E- Duplo erro, sedento

O erro compreende a sua figura
no centro novo e na esfera nova.
Duplo erro, sedento
movem-se os números na parede
da recordação exata e as boas-vindas.
Risco novamente aquelas letras
do convite com que amanheciam
as nuvens novas e a dulcificada
roda da tortura.
Onde se alojaram os mistérios,
as noites gêmeas e as coleções
de ídolos perenes?
A roda da poderosa nuvem imperial
o parafuso já não golpeia
as costas densas.
O parafuso que rompe o mar em dois:
os poderosos deuses abolidos
e o presságio que toca e persegue.
Gira a nuvem sob o sonho
e ali investe contra novos reinos
da pronunciada melodia.
Depois do cordeiro recém-nascido
sem perguntas na apaziguada prata,
os impérios do carvão, os nebulosos
paraísos sem proporção e justiça.
Aqueles que esquecem que a elegância,
veado alimentado de orvalho ou polpa de neve
cortesã, é o ser iminente que penetra
na nuvem central, o corpo da amêndoa:
a soberania celestial do fogo em evasão.
Fugia da terra grávida,
sedento Marco Pólo entre carbúnculos,
estabelecendo os limites do sonho vago.
Acreditava que encontraria entre as rochas douradas
o peixe ainda sonâmbulo e separado
- única espécie de um metal vivo -
da noite e a sua sombra dançante.
Ali nas flautas a maldição nascente
e a nova cidade do corpo em fúria,
as pontes sombrias onde animais de canela
destroem na noite as coleções de porcelana.
Aberta ali, no instante em que a flor
assimila e se une ao inseto,
grandes pirâmides de orvalho
o golpe que engendra o cravo.
Ecos desabam, rumoroso presságio,
recua a extensa coluna de um fogo trêmulo
incha em ti, soluça o murmúrio,
invoca a ternura dos véus da água.
E as ninfas entre água e escuridão
transbordam de graça e som, os seus mantos,
os cabelos eternos diante do espelho, dizem:
define-me, não é nos meus passos, é na estátua
onde o tempo me devora e na areia
que cai das mãos que está o tempo predileto,
o único tempo criador sem o seu par e não o flanco
sangrando até o crepúsculo, e à nossa frente:
a estátua desconexa e um só centro .

A cavalaria provoca um remoinho
e se inclina à vista das águas não tocadas
a lua o inseto, e o cavaleiro.
O que declina à deriva até o centro.
O nu se nutre dos seus vestígios.
A lua, sonho duplo da lua vagarosa,
desce tocando as folhas diante dos amantes.
As folhas pintadas pelos címbalos do exílio
fabricam a areia e deslocam a chuva!

(Trad. Jorge Henrique Bastos)



José Lezama Lima. Fonte: http://www.culturapara.art.br/opoema/opoema.htm


Felipe Stefani.

terça-feira, 14 de abril de 2009



No verso estou vivo, estou sonhando.
Trabalho por dentro, nalgum lugar noturno,
visto do alto lembra um supremo silêncio.
Onde às vezes chegam os mortos
há noites esplendorosas.

Fixo na idade da treva,
para alguém que me queime contra as eras do meu grito,
alguém com mãos antigas,
ao longo de sons sempre espantosos.

Por vezes trago um Deus, estremecido,
trago um mito por dentro.
Até alguém que me alcance do alto,
com as mãos quentes da noite
que se esgota nos mortos.

Tremo, escrevo, ardo, até fixar a treva.
A tristeza de Deus é um modo de ritmo.
Estou girando, em ilhas, quem me soletra
vem do alto e delira,
desde a distância até o fim do pensamento.

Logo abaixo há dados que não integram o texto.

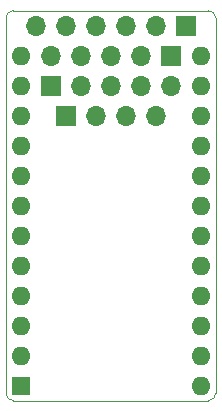
<source format=gbr>
%TF.GenerationSoftware,KiCad,Pcbnew,5.1.5+dfsg1-2~bpo10+1*%
%TF.CreationDate,Date%
%TF.ProjectId,ProMicro_ESP12E,50726f4d-6963-4726-9f5f-455350313245,v1.0*%
%TF.SameCoordinates,Original*%
%TF.FileFunction,Soldermask,Bot*%
%TF.FilePolarity,Negative*%
%FSLAX45Y45*%
G04 Gerber Fmt 4.5, Leading zero omitted, Abs format (unit mm)*
G04 Created by KiCad*
%MOMM*%
%LPD*%
G04 APERTURE LIST*
%ADD10C,0.100000*%
%ADD11O,1.600000X1.600000*%
%ADD12R,1.600000X1.600000*%
%ADD13O,1.700000X1.700000*%
%ADD14R,1.700000X1.700000*%
G04 APERTURE END LIST*
D10*
X-63500Y3175000D02*
G75*
G03X-127000Y3111500I0J-63500D01*
G01*
X1651000Y3111500D02*
G75*
G03X1587500Y3175000I-63500J0D01*
G01*
X1587500Y-127000D02*
G75*
G03X1651000Y-63500I0J63500D01*
G01*
X-127000Y-63500D02*
G75*
G03X-63500Y-127000I63500J0D01*
G01*
X-127000Y3111500D02*
X-127000Y-63500D01*
X1587500Y3175000D02*
X-63500Y3175000D01*
X1651000Y-63500D02*
X1651000Y3111500D01*
X-63500Y-127000D02*
X1587500Y-127000D01*
D11*
X1524000Y0D03*
X1524000Y254000D03*
X1524000Y508000D03*
X0Y2794000D03*
X1524000Y762000D03*
X0Y2540000D03*
X1524000Y1016000D03*
X0Y2286000D03*
X1524000Y1270000D03*
X0Y2032000D03*
X1524000Y1524000D03*
X0Y1778000D03*
X1524000Y1778000D03*
X0Y1524000D03*
X1524000Y2032000D03*
X0Y1270000D03*
X1524000Y2286000D03*
X0Y1016000D03*
X1524000Y2540000D03*
X0Y762000D03*
X1524000Y2794000D03*
X0Y508000D03*
X0Y254000D03*
D12*
X0Y0D03*
D13*
X127000Y3048000D03*
X381000Y3048000D03*
X635000Y3048000D03*
X889000Y3048000D03*
X1143000Y3048000D03*
D14*
X1397000Y3048000D03*
D13*
X1270000Y2540000D03*
D14*
X1270000Y2794000D03*
D13*
X1143000Y2286000D03*
X889000Y2286000D03*
X635000Y2286000D03*
D14*
X381000Y2286000D03*
D13*
X1016000Y2794000D03*
X1016000Y2540000D03*
X762000Y2794000D03*
X762000Y2540000D03*
X508000Y2794000D03*
X508000Y2540000D03*
X254000Y2794000D03*
D14*
X254000Y2540000D03*
M02*

</source>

Poema e Desenho de Felipe Stefani.

quarta-feira, 8 de abril de 2009



a noite incendiou-se
nos poros súbitos da epifania

corpo de raízes vermes
caules na água de um itinerário de assombros
corcel cego
o cio derrama-se no âmago sem margem
refletida febre galga
a escultura do delírio

e no semblante da orgia
com destino forasteiro entre
fleches de neon exílio
correntezas
a volúpia da dança
extenuante guarda no estigma das marés
precipício inominado
urdido à finitude da inexistência

enfim
tombando entre raízes de paisagens naufragadas da noite
celebraremos outra vez os meteoros

e findos

nascemos

...

Felipe Stefani, Abril de 2009, depois de uma noitada delirante.